The data illustrates that when buyers respond to your sales presentation a little too enthusiastically (with few objections raised), they are actually less likely to buy.
Happy ears in sales occur when salespeople “hear what they want to hear.”
The buyer seems positive and eager to get started with the proposal (suspiciously enough, without raising concerns or objections), and the salesperson takes that at face value, letting emotions cloud their judgment and forecasting the deal as a “sure thing.”
But as experienced sales professionals will attest to, when prospects respond to your demo in a way that seems too good to be true, it often is.
Measuring the Sentiment of 20,858 Sales Calls
If you’ve followed us at Gong.io, you know we publish data from analyzing sales calls with our AI-powered conversation intelligence platform to figure out what works (and what doesn’t) in sales conversations.
This time, our data science team measured something we call “sentiment.” They analyzed 20,858 transcribed B2B sales call recordings against a sales-specific dictionary, ranking every word, sentence, and overall conversation with one of the following “sentiment scores”:
- Very negative (-2)
- Negative (-1)
- Neutral (0)
- Positive (1)
- Very positive (2)
All of these calls were transcribed, speaker separated to differentiate between the salesperson and the prospect, and tied to their CRM records so we could analyze this data against the outcome of the deal.
“Tire Kickers” Use More Positive Language Than Buyers
It turns out, lost deals actually have a 12.8% higher sentiment score (in other words, the buyer uses more positive and less negative language, generating an overall higher “score) than closed-won deals, across all calls that span the sales cycle:
Said another way, when buyers express concerns, objections, and otherwise “negative” conversation topics, it could actually be a positive signal for the deal.
Closed-won deals, by contrast, have lower sentiment scores and more overall objections and concerns raised throughout the sales cycle.
We also found that positive sentiment levels gradually but consistently decline as a deal progresses through each opportunity stage, drawing closer to the finish line.
In other words, as the buyer approaches the final decision, the less enthusiastic and positive they will seem:
Notice that there is actually an increase in sentiment from the first to the second deal stage (possibly indicating that a presentation is delivered in the second stage, generating the buyer’s initial enthusiasm).

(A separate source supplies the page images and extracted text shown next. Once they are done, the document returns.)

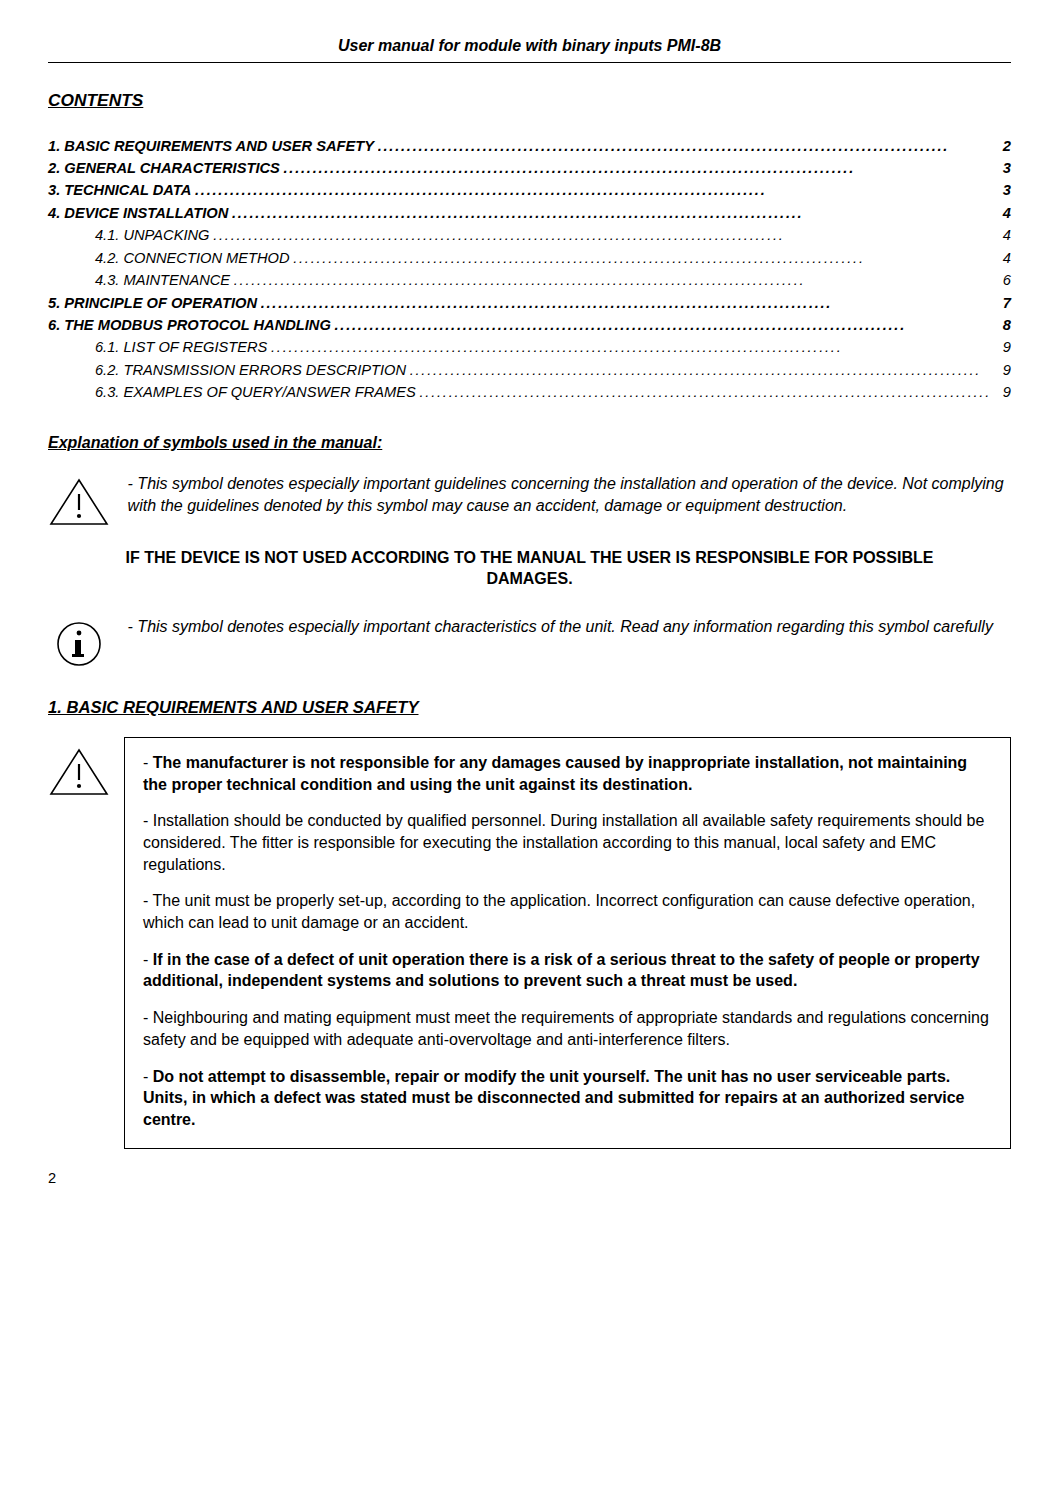User manual for module with binary inputs PMI-8B
CONTENTS
1. BASIC REQUIREMENTS AND USER SAFETY.................................................................................................. 2
2. GENERAL CHARACTERISTICS.................................................................................................. 3
3. TECHNICAL DATA.................................................................................................. 3
4. DEVICE INSTALLATION.................................................................................................. 4
4.1. UNPACKING.................................................................................................. 4
4.2. CONNECTION METHOD.................................................................................................. 4
4.3. MAINTENANCE.................................................................................................. 6
5. PRINCIPLE OF OPERATION.................................................................................................. 7
6. THE MODBUS PROTOCOL HANDLING.................................................................................................. 8
6.1. LIST OF REGISTERS.................................................................................................. 9
6.2. TRANSMISSION ERRORS DESCRIPTION.................................................................................................. 9
6.3. EXAMPLES OF QUERY/ANSWER FRAMES.................................................................................................. 9
Explanation of symbols used in the manual:
- This symbol denotes especially important guidelines concerning the installation and operation of the device. Not complying with the guidelines denoted by this symbol may cause an accident, damage or equipment destruction.
IF THE DEVICE IS NOT USED ACCORDING TO THE MANUAL THE USER IS RESPONSIBLE FOR POSSIBLE DAMAGES.
- This symbol denotes especially important characteristics of the unit. Read any information regarding this symbol carefully
1. BASIC REQUIREMENTS AND USER SAFETY
- The manufacturer is not responsible for any damages caused by inappropriate installation, not maintaining the proper technical condition and using the unit against its destination.
- Installation should be conducted by qualified personnel. During installation all available safety requirements should be considered. The fitter is responsible for executing the installation according to this manual, local safety and EMC regulations.
- The unit must be properly set-up, according to the application. Incorrect configuration can cause defective operation, which can lead to unit damage or an accident.
- If in the case of a defect of unit operation there is a risk of a serious threat to the safety of people or property additional, independent systems and solutions to prevent such a threat must be used.
- Neighbouring and mating equipment must meet the requirements of appropriate standards and regulations concerning safety and be equipped with adequate anti-overvoltage and anti-interference filters.
- Do not attempt to disassemble, repair or modify the unit yourself. The unit has no user serviceable parts. Units, in which a defect was stated must be disconnected and submitted for repairs at an authorized service centre.
2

More importantly: notice the sharp drop in positive sentiment during the final stage of the sales cycle, where the buyer and seller may be verbally wrestling with each other to come to a win/win agreement.
On the other side of the same coin, as deals progress toward closure, buyers will more often express negative language and sentiment:
The closer you get to closing the deal, the “grouchier” your buyer may come across.

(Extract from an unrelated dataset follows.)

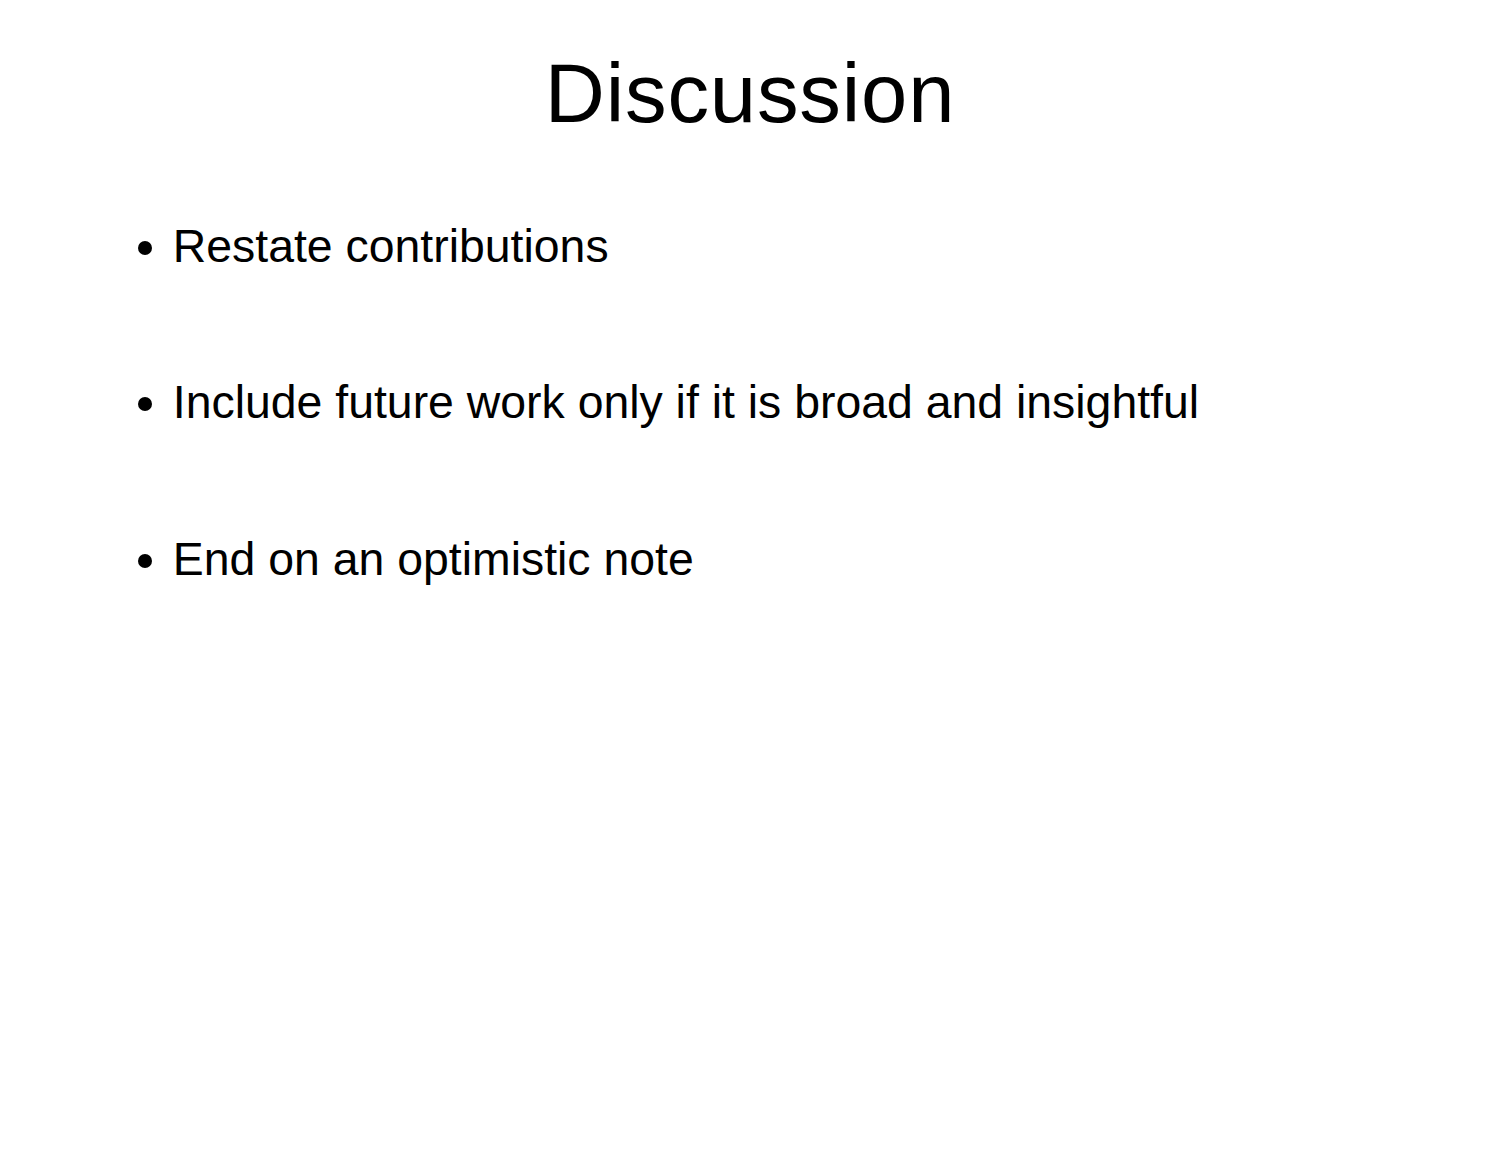Discussion
Restate contributions
Include future work only if it is broad and insightful
End on an optimistic note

It’s important to not view this as a bad thing.
If a buyer is drawing close to writing you a check and they seem to have nothing but concerns and objections, that’s actually a positive signal. They’re working through their final emotional hurdles before purchasing.
Your job as a sales professional is to help them through those final concerns and emotional hurdles, not recoil from them.

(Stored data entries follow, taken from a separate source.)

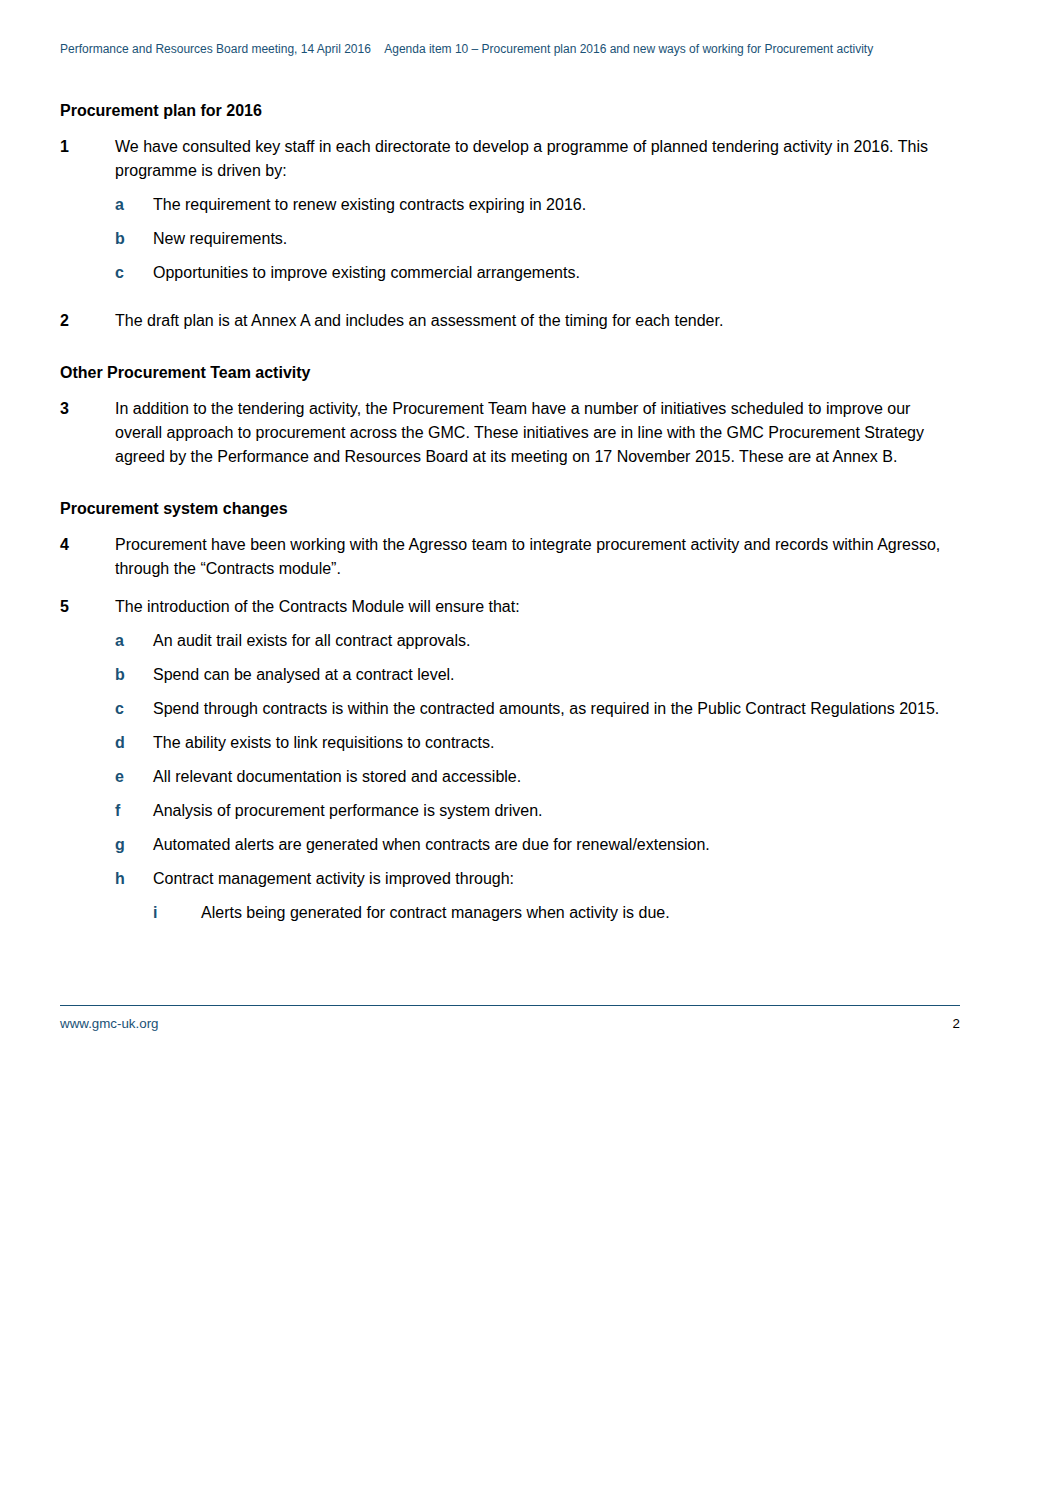Performance and Resources Board meeting, 14 April 2016 Agenda item 10 – Procurement plan 2016 and new ways of working for Procurement activity
Procurement plan for 2016
1
We have consulted key staff in each directorate to develop a programme of planned tendering activity in 2016. This programme is driven by:
a
The requirement to renew existing contracts expiring in 2016.
b
New requirements.
c
Opportunities to improve existing commercial arrangements.
2
The draft plan is at Annex A and includes an assessment of the timing for each tender.
Other Procurement Team activity
3
In addition to the tendering activity, the Procurement Team have a number of initiatives scheduled to improve our overall approach to procurement across the GMC. These initiatives are in line with the GMC Procurement Strategy agreed by the Performance and Resources Board at its meeting on 17 November 2015. These are at Annex B.
Procurement system changes
4
Procurement have been working with the Agresso team to integrate procurement activity and records within Agresso, through the “Contracts module”.
5
The introduction of the Contracts Module will ensure that:
a
An audit trail exists for all contract approvals.
b
Spend can be analysed at a contract level.
c
Spend through contracts is within the contracted amounts, as required in the Public Contract Regulations 2015.
d
The ability exists to link requisitions to contracts.
e
All relevant documentation is stored and accessible.
f
Analysis of procurement performance is system driven.
g
Automated alerts are generated when contracts are due for renewal/extension.
h
Contract management activity is improved through:
i
Alerts being generated for contract managers when activity is due.
www.gmc-uk.org 2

Two Takeaways: Asking the Tough Questions, and Demonstrating Leadership
There are two actionable takeaways every sales professional should conclude from this data.
First, if a buyer is expressing nothing but enthusiasm for your proposal, it may be a sign that you’re avoiding asking the tough questions. In these cases, you need to take the responsibility of actively surfacing the reservations, concerns, and obstacles your prospect has that they’ve failed to communicate on their own.
Be the one to get them out in the open, if your buyer doesn’t express them without prompting. Don’t put the onus on them. It’s your deal to lose.
If they remain trapped in the buyer’s head, they’ll remain unaddressed, acting as a silent landmine for your deal.
One of the best SaaS salespeople I know, for example, regularly asks:
“What obstacles and reservations need to be resolved before we move on to the next step?”
Give that a try, if you’re not already doing something similar.
Second, take note that the most serious buyers will become more concerned (not more excited) as you lead them through the sales cycle toward a purchase.
This is a call for leadership, not concern.
A sales amateur will recoil in the face of this reaction with shaken confidence, unsure of what to do.
A sales professional will see this as his or her opportunity to help the buyer through their final emotional hurdles by using empathy, leadership, and listening skills.
Well, there’s your weekly dose of sales data, along with the takeaways for you to put into action.